Germany will play the United States in the semifinals of the Basketball World Cup, a rematch of an exhibition matchup from earlier this summer where the Americans needed a big rally to win.
Franz Wagner scored 16 points and Germany — the last unbeaten team left in the World Cup — held off Latvia 81-79 in a quarterfinal game on Wednesday, pulling away in the fourth quarter of what had been a back-and-forth matchup for the first 30 minutes.
Next up: The U.S. on Friday for a spot in Sunday’s gold medal game. The U.S. beat Germany 99-91 on Aug. 20 in Abu Dhabi, rallying from a 16-point second-half deficit and needing an 18-0 run down the stretch to take control.
That game was a scrimmage, meaningless, the final tune-up before the World Cup. Friday’s game will be very, very different.
“We set ourselves high goals and it’s going to be a challenge,” Germany’s Johannes Thiemann said. “But with those goals in mind, we have to beat teams like the U.S. And hopefully we’re able to do that.”

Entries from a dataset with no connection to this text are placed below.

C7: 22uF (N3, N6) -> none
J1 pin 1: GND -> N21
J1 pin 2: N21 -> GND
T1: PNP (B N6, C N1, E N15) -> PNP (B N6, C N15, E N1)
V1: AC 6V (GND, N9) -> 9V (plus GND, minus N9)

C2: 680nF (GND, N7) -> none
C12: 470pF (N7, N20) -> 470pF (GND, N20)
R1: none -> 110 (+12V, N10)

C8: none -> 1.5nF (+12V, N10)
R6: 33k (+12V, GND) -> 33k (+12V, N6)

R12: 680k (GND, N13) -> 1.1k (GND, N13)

Arturs Zagars scored 24 and Davis Bertans scored 20 for Latvia (4-2).
“All I want to say is that I’m extremely proud of this team, battling every single game,” said Bertans, who took a deep 3-pointer for the lead with about 5 seconds left — then watched it hit the rim and bounce away.

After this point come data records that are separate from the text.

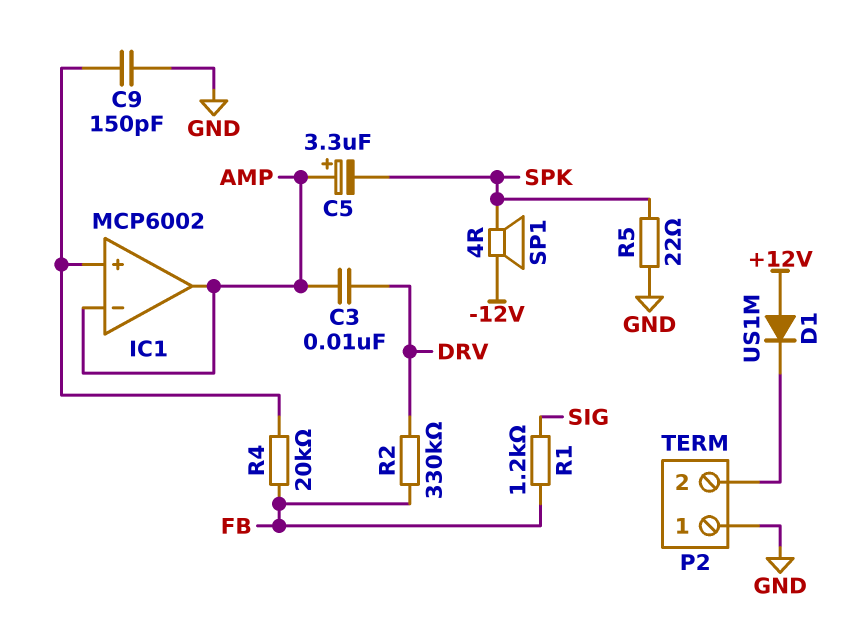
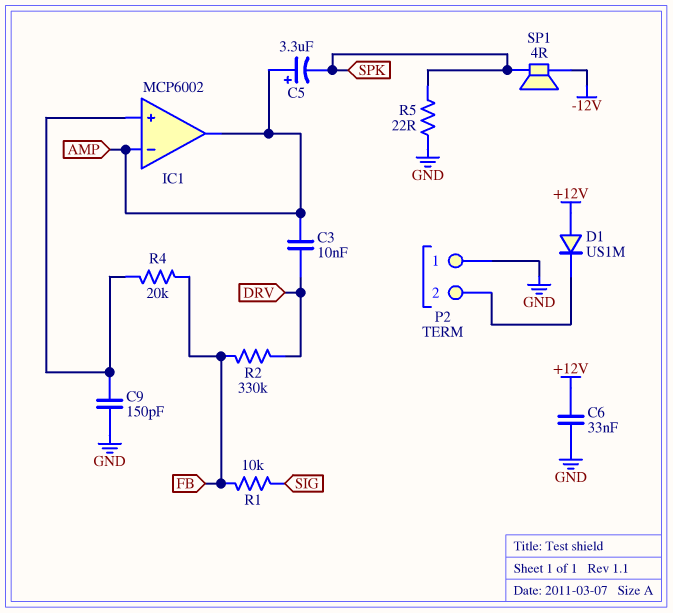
C6: none -> 33nF (+12V, GND)
R1: 1.2k (FB, SIG) -> 10k (FB, SIG)

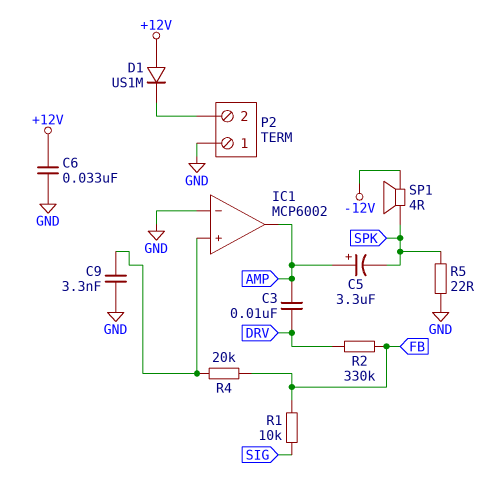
C9: 150pF (GND, IC1/in+) -> 3.3nF (GND, IC1/in+)
IC1 pin in-: AMP -> GND

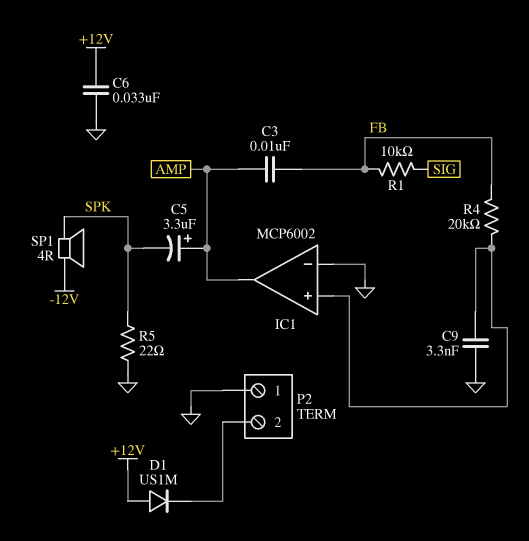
C3: 10nF (AMP, DRV) -> 10nF (AMP, FB)
R2: 330k (DRV, FB) -> none

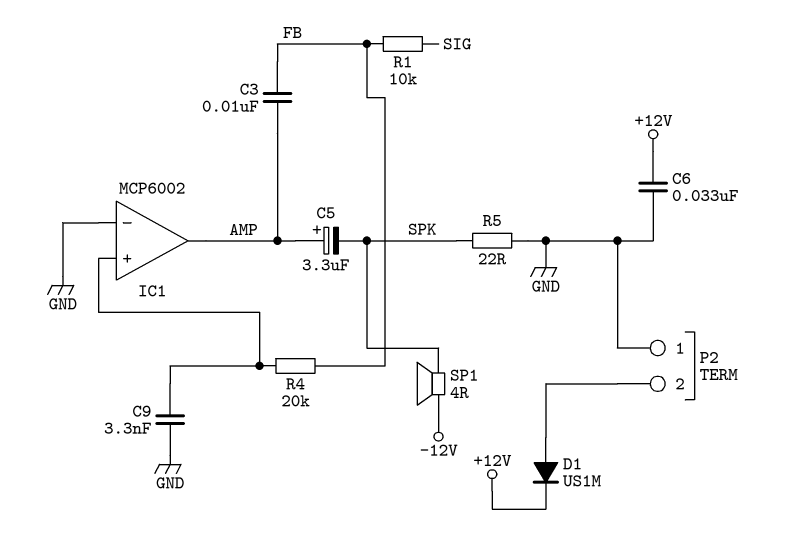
D1: diode US1M (A +12V, K P2/2) -> diode US1M (A P2/2, K +12V)

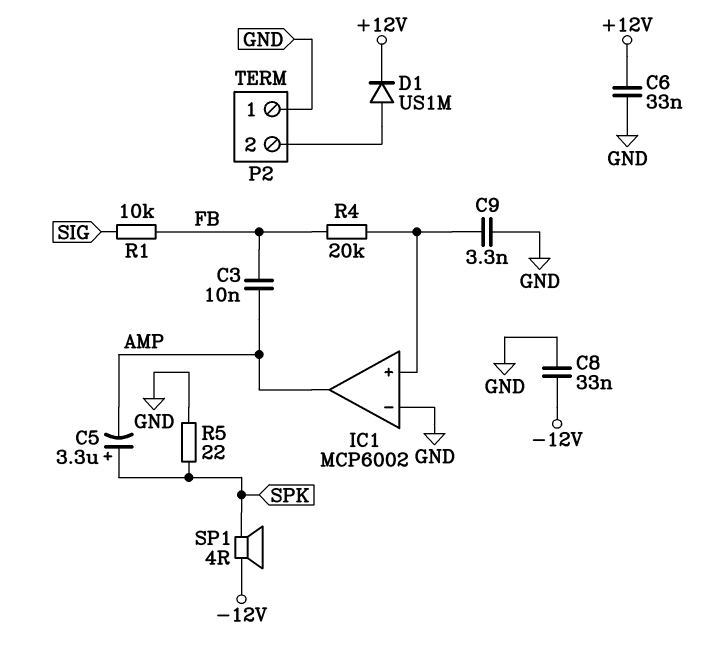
C5: 3.3uF (plus AMP, minus SPK) -> 3.3uF (plus SPK, minus AMP)
C8: none -> 33nF (-12V, GND)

With the win, Germany is assured of no worse than its second-best finish in basketball’s top two international events — the World Cup and the Olympics. The Germans were third in the 2002 world championships, an event now called the World Cup, and have never placed better than seventh at an Olympics.
Latvia — which has been without the injured Kristaps Porzingis — can still finish as high as fifth in its first World Cup appearance. It’ll play Italy in Thursday’s consolation playoffs, then play for either fifth- or seventh-place on Saturday.
“They’re the best team in Europe nobody talks about,” Germany coach Gordie Herbert said of Latvia. “And they’re missing a couple guys, too. They play great basketball, team basketball. They shoot it, well-coached, I give them a lot of credit.”
The Americans rolled past Italy 100-63 in the quarterfinals on Tuesday. They took Wednesday off, using part of the day to visit the Manila American Cemetery and Memorial — even taking part in a brief ceremony to commemorate the thousands of World War II soldiers who are buried or memorialized there.
They’ll resume practice Thursday, fully aware of the challenge Germany presented them with about three weeks ago.
“I just beat Latvia. Germany’s in the semifinal of the World Cup,” Germany’s Moritz Wagner said. “Don’t ask me about the USA. I’m going to enjoy this and then I’m going to think about the USA tomorrow.”